### Work instruction
Write out every line of text in the records below, word for word. Leave the pictures out of your answer.
*** Opening Exercise inputs ***
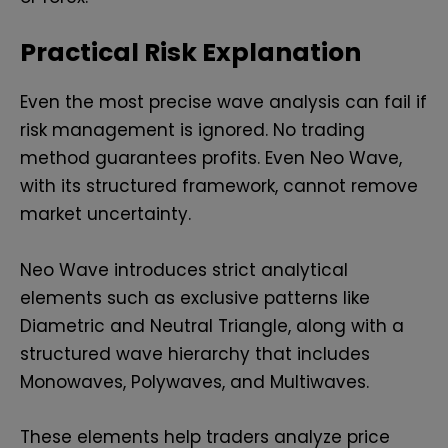
Practical Risk Explanation
Even the most precise wave analysis can fail if
risk management is ignored. No trading
method guarantees profits. Even Neo Wave,
with its structured framework, cannot remove
market uncertainty.
Neo Wave introduces strict analytical
elements such as exclusive patterns like
Diametric and Neutral Triangle, along with a
structured wave hierarchy that includes
Monowaves, Polywaves, and Multiwaves.
These elements help traders analyze price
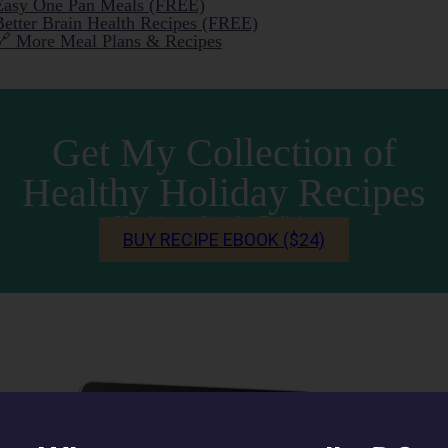
Easy One Pan Meals (FREE)
Better Brain Health Recipes (FREE)
🔗 More Meal Plans & Recipes
Get My Collection of
Healthy Holiday Recipes
Nutritious. Simple. Delicious.
BUY RECIPE EBOOK ($24)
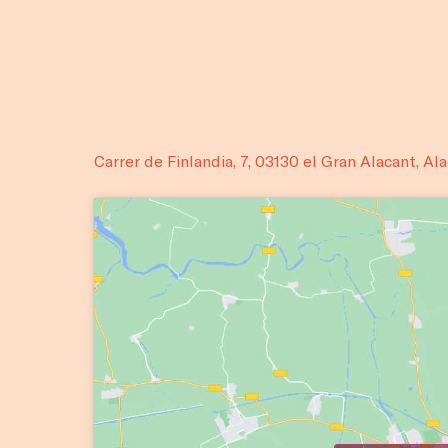
Carrer de Finlandia, 7, 03130 el Gran Alacant, Al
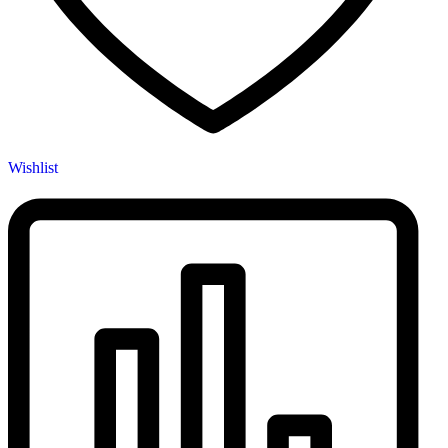
Wishlist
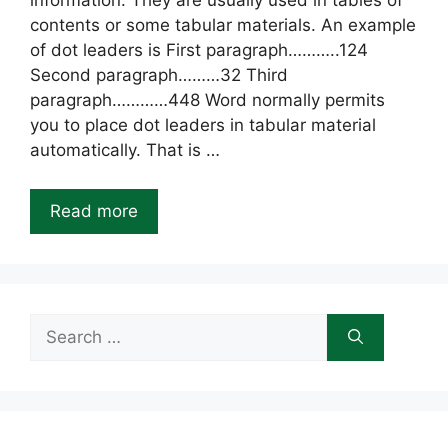
information. They are usually used in tables of
contents or some tabular materials. An example
of dot leaders is First paragraph………..124
Second paragraph………32 Third
paragraph…………448 Word normally permits
you to place dot leaders in tabular material
automatically. That is …
Read more
Search
for:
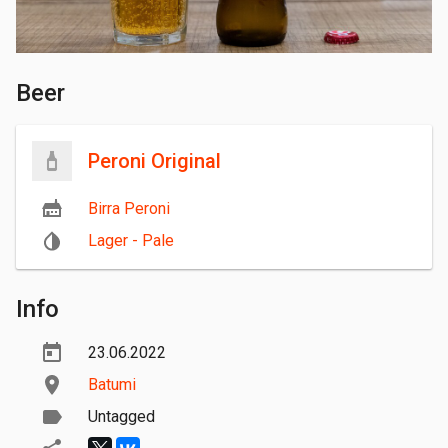
Beer
Peroni Original
Birra Peroni
Lager - Pale
Info
23.06.2022
Batumi
Untagged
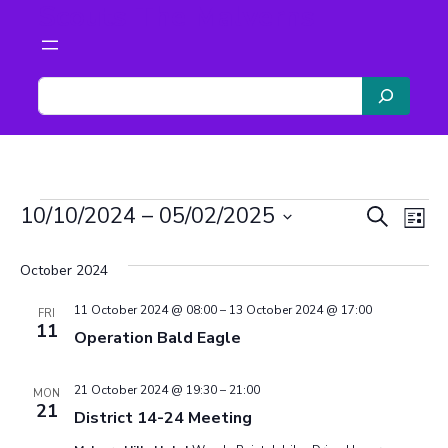
Scouts The Malverns
S
e
a
r
c
Events
h
Even
Ev
10/10/2024
 – 
05/02/2025
Search
List
Vi
Select
Sear
date.
October 2024
Na
and
11 October 2024 @ 08:00
–
13 October 2024 @ 17:00
FRI
11
Operation Bald Eagle
View
Navi
21 October 2024 @ 19:30
–
21:00
MON
21
District 14-24 Meeting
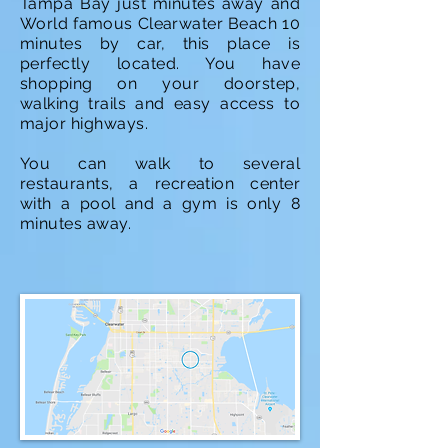
Tampa Bay just minutes away and
World famous Clearwater Beach 10
minutes by car, this place is
perfectly located. You have
shopping on your doorstep,
walking trails and easy access to
major highways.
You can walk to several
restaurants, a recreation center
with a pool and a gym is only 8
minutes away.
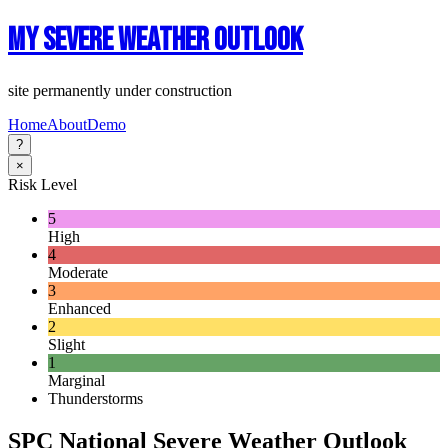
My Severe Weather Outlook
site permanently under construction
Home
About
Demo
?
×
Risk Level
5
High
4
Moderate
3
Enhanced
2
Slight
1
Marginal
Thunderstorms
SPC National Severe Weather Outlook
*** Closing Exercise inputs ***
### Task answer
Practical Risk Explanation
Even the most precise wave analysis can fail if
risk management is ignored. No trading
method guarantees profits. Even Neo Wave,
with its structured framework, cannot remove
market uncertainty.
Neo Wave introduces strict analytical
elements such as exclusive patterns like
Diametric and Neutral Triangle, along with a
structured wave hierarchy that includes
Monowaves, Polywaves, and Multiwaves.
These elements help traders analyze price
Easy One Pan Meals (FREE)
Better Brain Health Recipes (FREE)
🔗 More Meal Plans & Recipes
Get My Collection of
Healthy Holiday Recipes
Nutritious. Simple. Delicious.
BUY RECIPE EBOOK ($24)
Carrer de Finlandia, 7, 03130 el Gran Alacant, Al
Wishlist
information. They are usually used in tables of
contents or some tabular materials. An example
of dot leaders is First paragraph………..124
Second paragraph………32 Third
paragraph…………448 Word normally permits
you to place dot leaders in tabular material
automatically. That is …
Read more
Search
for:
Beer
Peroni Original
Birra Peroni
Lager - Pale
Info
23.06.2022
Batumi
Untagged
Scouts The Malverns
S
e
a
r
c
Events
h
Even
Ev
10/10/2024
 – 
05/02/2025
Search
List
Vi
Select
Sear
date.
October 2024
Na
and
11 October 2024 @ 08:00
–
13 October 2024 @ 17:00
FRI
11
Operation Bald Eagle
View
Navi
21 October 2024 @ 19:30
–
21:00
MON
21
District 14-24 Meeting
Tampa Bay just minutes away and
World famous Clearwater Beach 10
minutes by car, this place is
perfectly located. You have
shopping on your doorstep,
walking trails and easy access to
major highways.
You can walk to several
restaurants, a recreation center
with a pool and a gym is only 8
minutes away.
My Severe Weather Outlook
site permanently under construction
Home
About
Demo
?
×
Risk Level
5
High
4
Moderate
3
Enhanced
2
Slight
1
Marginal
Thunderstorms
SPC National Severe Weather Outlook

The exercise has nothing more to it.